Stored entries
※ ※ ※

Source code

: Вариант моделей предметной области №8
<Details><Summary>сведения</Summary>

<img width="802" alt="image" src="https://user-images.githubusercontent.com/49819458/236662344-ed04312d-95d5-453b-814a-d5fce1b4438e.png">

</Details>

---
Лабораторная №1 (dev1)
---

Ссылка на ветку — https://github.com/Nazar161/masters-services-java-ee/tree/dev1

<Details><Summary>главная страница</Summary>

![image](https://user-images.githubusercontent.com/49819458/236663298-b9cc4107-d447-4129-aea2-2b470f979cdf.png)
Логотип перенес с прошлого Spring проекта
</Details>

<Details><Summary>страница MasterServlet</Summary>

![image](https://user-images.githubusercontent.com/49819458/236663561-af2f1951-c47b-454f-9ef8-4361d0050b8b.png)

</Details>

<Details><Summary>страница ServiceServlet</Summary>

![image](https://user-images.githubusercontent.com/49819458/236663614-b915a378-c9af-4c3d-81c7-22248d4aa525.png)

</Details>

※ ※ ※

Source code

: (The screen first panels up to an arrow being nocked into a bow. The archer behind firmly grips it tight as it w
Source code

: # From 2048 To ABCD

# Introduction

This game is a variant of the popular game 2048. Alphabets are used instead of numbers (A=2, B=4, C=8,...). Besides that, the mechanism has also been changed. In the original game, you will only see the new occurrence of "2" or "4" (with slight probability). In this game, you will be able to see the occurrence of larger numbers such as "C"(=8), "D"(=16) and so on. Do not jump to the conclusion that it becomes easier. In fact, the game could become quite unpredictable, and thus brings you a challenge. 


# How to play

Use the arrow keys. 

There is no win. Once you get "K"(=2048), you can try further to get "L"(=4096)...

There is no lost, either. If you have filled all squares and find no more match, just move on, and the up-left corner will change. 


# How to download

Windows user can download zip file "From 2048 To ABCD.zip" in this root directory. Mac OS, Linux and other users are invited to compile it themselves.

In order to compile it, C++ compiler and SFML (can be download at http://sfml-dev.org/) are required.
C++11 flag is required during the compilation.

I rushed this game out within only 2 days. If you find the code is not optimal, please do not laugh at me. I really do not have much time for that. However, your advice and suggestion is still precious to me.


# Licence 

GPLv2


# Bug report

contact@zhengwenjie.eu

※ ※ ※

▸ Task directions: Whichever lines of the data include the word "страница", pull them out.

▸ Task answer:
<Details><Summary>главная страница</Summary>
<Details><Summary>страница MasterServlet</Summary>
<Details><Summary>страница ServiceServlet</Summary>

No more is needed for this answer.